▶ [Extracted text]:
But there will be no more of that crap this year!  For I, the Bookshelf Battler, a book scholar, renowned all over the world and some parts of Mars, depending on their satellite receptions, truly understand the power of a New Year!  New Year’s Day is a momentous time, a time when the disappointments of the previous year are still fresh, and yet there is still hope for the new year, the hope that I can look at the calendar, and there will be 365 fresh days that I can start putting to good use, with the hope that by the 2015 Christmas party my colon will be a hummus lined picture of good health, that entire flocks of geese will be donated to orphans, and maybe even to African kids if they’ll accept them and allow me to keep my coffee money, that I will wow everyone at the next Christmas party by playing the ukulele while making all the Christmas ornaments dance with my mental telepathy skills.  I will not attend the Christmas party alone, but rather, with the supermodel I will convince to go with me using my newfound powers of ESP.  When people at the 2015 Christmas party ask me, “Can you believe what Don Draper did?”  I will say, “Hey, no spoilers pal!”  If I can’t find the bathroom, I’ll go up to the closest Italian person and ask, “D’ove il bagno?”  What?  Did I just run, “Where is the bathroom through Google Translate?”  No, you dirty son of a…no, wait, hey, come here, what’s the matter?  Tell me all your problems.  I’m sure they are all legitimate and not made up at all.

Yes, at that Christmas party at the end of this year, I will wow the attendees with pictures of my skydiving, paralleling, snorkeling trip – where I did all three at the same time by jumping out of a plane, falling to just above the Earth, where I then lassoed a boat, allowed it to pull me for a while, then cut anchor, and swam three miles with the fish off the coast of Capastrano.

AND AS GOD AS MY WITNESS, I WILL DO IT ALL IN MY NEW BEAR SKIN COAT.

Yes, I know this will all happen, because 2014 is not only gone, but it was a tremendous disappointment.  I will not make the same mistakes.  I will not fall back into the same bad habits.  This will be the year that I spend each and every day doing the right thing and making the exactly correct decisions because gosh darn it, I now have FINALLY learned the lesson that the next year will be over in the blink of an eye, so I’d best make the most of it, so that I am not depressed at the 2015 Christmas party.

What?  It’s Jan. 2 already?  Fuck it.  Somebody get me a Big Mac.  Well played, Bear.  Well played.

▶ [Dataset records]:

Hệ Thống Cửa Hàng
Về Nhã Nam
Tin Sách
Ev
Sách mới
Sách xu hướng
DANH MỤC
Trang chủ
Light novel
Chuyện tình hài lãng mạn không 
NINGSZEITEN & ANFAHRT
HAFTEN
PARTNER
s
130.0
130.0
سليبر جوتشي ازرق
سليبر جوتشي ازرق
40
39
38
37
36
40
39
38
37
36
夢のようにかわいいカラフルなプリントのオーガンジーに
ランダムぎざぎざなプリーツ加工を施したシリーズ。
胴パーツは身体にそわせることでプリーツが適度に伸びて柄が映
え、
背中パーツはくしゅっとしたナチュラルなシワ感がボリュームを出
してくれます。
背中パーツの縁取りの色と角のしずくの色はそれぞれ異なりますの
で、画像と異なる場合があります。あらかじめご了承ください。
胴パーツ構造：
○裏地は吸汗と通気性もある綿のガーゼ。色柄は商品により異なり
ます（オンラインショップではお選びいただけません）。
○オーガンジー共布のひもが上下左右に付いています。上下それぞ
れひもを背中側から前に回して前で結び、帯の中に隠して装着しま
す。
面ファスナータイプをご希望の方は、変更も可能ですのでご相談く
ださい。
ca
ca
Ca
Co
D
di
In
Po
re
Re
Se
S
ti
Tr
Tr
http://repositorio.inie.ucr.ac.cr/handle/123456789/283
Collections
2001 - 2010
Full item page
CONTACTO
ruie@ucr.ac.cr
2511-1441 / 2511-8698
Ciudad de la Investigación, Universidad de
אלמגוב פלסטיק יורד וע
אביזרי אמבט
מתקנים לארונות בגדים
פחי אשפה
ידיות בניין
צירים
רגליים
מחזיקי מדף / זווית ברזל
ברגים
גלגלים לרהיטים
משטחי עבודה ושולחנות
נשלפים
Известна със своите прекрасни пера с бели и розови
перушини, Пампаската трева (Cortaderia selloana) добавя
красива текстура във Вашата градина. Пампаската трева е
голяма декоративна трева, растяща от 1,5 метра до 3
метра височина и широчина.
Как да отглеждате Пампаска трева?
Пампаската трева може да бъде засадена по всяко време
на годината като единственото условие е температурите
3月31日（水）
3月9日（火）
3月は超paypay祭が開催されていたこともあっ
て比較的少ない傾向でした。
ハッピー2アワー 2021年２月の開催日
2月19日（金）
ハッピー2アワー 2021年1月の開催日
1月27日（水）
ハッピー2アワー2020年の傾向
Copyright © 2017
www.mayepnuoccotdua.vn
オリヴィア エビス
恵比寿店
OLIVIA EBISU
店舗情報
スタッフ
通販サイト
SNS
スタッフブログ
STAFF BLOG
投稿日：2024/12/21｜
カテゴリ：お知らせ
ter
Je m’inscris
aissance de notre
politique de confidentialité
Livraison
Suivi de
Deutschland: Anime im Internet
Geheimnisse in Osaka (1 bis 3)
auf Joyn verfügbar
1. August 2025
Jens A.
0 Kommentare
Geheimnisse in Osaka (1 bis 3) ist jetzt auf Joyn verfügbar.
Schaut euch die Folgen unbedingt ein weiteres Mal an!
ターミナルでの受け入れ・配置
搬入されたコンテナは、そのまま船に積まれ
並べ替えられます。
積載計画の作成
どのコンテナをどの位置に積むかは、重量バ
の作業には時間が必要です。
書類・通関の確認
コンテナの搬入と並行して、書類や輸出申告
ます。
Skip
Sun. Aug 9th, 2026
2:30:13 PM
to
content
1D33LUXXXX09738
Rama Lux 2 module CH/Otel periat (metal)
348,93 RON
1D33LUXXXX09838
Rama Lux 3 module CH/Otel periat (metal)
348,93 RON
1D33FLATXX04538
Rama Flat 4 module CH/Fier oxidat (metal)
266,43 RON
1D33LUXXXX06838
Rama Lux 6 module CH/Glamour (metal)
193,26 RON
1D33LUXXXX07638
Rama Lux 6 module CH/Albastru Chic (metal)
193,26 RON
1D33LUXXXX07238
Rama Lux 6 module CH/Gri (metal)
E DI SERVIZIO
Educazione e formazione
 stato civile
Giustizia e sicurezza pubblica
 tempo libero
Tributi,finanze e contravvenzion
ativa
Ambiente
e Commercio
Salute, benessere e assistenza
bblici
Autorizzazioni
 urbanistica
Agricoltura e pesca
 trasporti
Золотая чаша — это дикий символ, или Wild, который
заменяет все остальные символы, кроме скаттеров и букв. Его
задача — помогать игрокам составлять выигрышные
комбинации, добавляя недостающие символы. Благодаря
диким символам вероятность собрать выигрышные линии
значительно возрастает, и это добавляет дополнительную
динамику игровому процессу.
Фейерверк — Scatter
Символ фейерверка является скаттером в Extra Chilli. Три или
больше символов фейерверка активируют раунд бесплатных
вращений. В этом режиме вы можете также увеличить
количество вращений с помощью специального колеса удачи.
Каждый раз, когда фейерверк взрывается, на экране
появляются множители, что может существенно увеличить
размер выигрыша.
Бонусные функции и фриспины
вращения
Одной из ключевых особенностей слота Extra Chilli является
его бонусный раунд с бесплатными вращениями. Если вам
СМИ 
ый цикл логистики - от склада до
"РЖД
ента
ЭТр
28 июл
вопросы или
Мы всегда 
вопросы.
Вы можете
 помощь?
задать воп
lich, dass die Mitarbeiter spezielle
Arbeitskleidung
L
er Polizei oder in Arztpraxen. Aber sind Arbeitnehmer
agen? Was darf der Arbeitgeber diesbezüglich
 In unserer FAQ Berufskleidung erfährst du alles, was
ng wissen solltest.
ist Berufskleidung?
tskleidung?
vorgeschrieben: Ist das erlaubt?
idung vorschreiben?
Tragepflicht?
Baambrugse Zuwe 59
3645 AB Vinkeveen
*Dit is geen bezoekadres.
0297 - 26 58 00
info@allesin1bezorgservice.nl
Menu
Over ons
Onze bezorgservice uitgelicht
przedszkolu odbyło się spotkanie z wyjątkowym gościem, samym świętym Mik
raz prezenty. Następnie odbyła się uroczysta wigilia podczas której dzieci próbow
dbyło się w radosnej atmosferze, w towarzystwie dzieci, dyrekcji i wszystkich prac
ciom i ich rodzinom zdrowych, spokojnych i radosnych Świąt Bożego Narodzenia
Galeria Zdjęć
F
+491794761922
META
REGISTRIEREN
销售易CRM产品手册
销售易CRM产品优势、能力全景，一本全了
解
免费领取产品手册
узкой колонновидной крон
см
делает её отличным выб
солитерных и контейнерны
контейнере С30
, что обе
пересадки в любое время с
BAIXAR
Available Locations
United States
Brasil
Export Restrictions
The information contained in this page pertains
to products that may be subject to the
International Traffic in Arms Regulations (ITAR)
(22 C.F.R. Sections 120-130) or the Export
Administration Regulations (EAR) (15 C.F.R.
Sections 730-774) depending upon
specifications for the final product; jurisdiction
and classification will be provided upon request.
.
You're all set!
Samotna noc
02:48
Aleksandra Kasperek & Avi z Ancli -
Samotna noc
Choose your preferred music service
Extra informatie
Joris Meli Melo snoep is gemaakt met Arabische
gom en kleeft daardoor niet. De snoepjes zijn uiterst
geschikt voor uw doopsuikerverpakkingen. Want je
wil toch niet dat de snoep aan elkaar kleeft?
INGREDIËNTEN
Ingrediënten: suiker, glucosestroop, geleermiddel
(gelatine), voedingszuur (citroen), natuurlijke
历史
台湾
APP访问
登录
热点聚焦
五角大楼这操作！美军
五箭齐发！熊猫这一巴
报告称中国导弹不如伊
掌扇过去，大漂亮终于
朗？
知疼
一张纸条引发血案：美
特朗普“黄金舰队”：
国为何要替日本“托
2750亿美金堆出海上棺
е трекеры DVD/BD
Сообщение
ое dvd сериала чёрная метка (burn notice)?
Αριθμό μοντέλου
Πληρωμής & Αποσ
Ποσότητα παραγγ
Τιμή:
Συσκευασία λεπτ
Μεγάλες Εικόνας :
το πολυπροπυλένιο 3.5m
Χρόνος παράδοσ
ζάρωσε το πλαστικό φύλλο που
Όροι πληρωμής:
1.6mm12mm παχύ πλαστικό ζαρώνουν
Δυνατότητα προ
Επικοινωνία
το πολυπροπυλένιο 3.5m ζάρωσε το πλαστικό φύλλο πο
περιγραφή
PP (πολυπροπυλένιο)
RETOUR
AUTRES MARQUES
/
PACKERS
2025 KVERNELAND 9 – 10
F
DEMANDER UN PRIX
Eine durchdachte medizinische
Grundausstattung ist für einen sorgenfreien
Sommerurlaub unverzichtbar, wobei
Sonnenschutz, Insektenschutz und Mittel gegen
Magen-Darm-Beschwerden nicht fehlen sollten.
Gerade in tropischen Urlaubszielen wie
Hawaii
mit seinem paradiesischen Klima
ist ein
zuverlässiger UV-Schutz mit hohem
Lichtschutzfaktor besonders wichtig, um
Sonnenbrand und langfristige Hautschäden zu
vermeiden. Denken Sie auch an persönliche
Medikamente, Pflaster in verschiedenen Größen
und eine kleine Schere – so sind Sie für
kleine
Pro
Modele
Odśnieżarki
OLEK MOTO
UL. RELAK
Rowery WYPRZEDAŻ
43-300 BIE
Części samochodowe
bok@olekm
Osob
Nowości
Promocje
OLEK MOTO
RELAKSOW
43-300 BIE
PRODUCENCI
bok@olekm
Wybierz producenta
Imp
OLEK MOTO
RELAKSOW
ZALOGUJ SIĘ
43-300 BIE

▶ [Task to carry out]: The New Year piece mentions a trip that combines several activities at once. List the activities it names for that trip.

▶ [Output of the task]: skydiving, paralleling, snorkeling